As America faces an affordable housing crisis, which has been worsened by the pandemic, Senator Reed will play a key role in providing relief for renters and homeowners, and helping to revitalize communities by expanding the supply of affordable housing options. Reed will also use his seat on this committee to boost mass-transit infrastructure and help connect communities, and more Americans, to jobs and opportunities.  Joining Senator Reed on the Banking Committee this Congress will be two new freshmen members who made the Senate Democratic majority possible: Georgia Democrats U.S. Senators John Ossoff (D-GA) and Raphael Warnock (D-GA).


Given his Chairmanship of Armed Services, Reed is also an ex officio member of the high-profile Senate Select Committee on Intelligence, which oversees the U.S. Intelligence Community.  As an ex officio member of the committee, Senator Reed regularly participates in all open and closed-door briefings and hearings with top intelligence officials from the Office of the Director of National Intelligence (ODNI), the Central Intelligence Agency (CIA), the Defense Intelligence Agency (DIA), and the National Security Agency (NSA), but he does not vote in committee.  Senator Reed says he expects the Intelligence Committee to play an important role in the coming year investigating cyber-espionage, the threat of extremist groups in the United States and their ties to foreign powers, and disinformation campaigns on social media.

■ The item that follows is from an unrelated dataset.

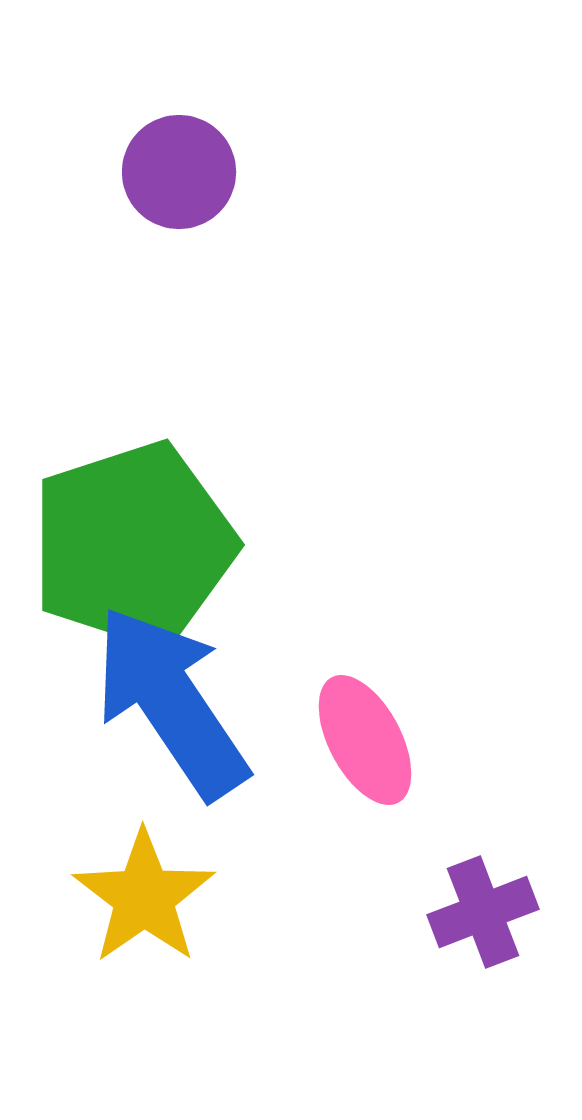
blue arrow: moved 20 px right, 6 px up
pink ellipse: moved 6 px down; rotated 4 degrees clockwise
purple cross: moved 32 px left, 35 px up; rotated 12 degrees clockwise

The Intelligence Committee was established in 1976 to oversee the range of civilian and military agencies and departments that make up the U.S. Intelligence Community, and has wide influence over U.S. national security and foreign policy.

The President of the United States is required by law to ensure that the Intelligence Committee is kept “fully and currently informed” of intelligence activities.  As a result, U.S. intelligence agencies must notify the Committee of its activities, including covert actions.


The last two Rhode Islanders to chair full Senate committees were John Chafee, who led the Senate Committee on Environment and Public Works from 1995 to 1999, and Claiborne Pell, who served as Chairman of the Foreign Relations Committee from 1987 to 1995.

The committee and subcommittee assignments became official after Senate Majority Leader Chuck Schumer (D-NY) and Senate Minority Leader Mitch McConnell (R-KY) reached an agreement on an organizing resolution, which outlines how the Senate will operate with a 50-50 split, with Vice President Kamala Harris casting the deciding vote in case of any ties.